WORK ORDER: Determine the number of lines in the data that include the word "pinky", and write only that number.

DATA UNDER STUDY:
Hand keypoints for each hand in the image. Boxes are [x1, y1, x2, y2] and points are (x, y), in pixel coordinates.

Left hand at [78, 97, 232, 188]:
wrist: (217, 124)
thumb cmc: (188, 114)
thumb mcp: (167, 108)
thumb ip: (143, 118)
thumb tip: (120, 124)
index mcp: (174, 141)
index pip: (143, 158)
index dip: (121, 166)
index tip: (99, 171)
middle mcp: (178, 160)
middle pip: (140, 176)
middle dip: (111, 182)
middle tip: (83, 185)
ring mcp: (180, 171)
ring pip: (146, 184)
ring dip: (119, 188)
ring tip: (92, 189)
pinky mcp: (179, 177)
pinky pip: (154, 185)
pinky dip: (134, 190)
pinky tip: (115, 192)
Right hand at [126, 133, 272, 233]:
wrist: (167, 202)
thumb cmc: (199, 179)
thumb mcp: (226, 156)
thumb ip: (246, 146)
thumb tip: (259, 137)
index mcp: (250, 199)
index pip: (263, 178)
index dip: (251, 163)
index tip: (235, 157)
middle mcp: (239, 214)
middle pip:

--

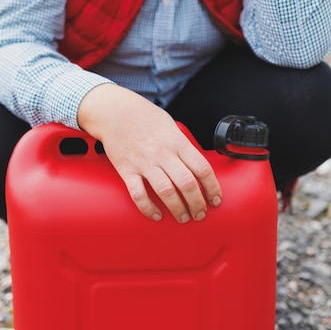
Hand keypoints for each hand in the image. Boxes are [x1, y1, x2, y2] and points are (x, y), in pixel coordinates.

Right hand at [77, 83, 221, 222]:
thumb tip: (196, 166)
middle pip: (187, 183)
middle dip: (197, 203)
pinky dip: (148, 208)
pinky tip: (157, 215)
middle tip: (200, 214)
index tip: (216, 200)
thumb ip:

...

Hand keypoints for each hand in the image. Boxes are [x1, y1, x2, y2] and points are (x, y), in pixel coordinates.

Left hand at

SOLUTION FOR THIS PROBLEM: 6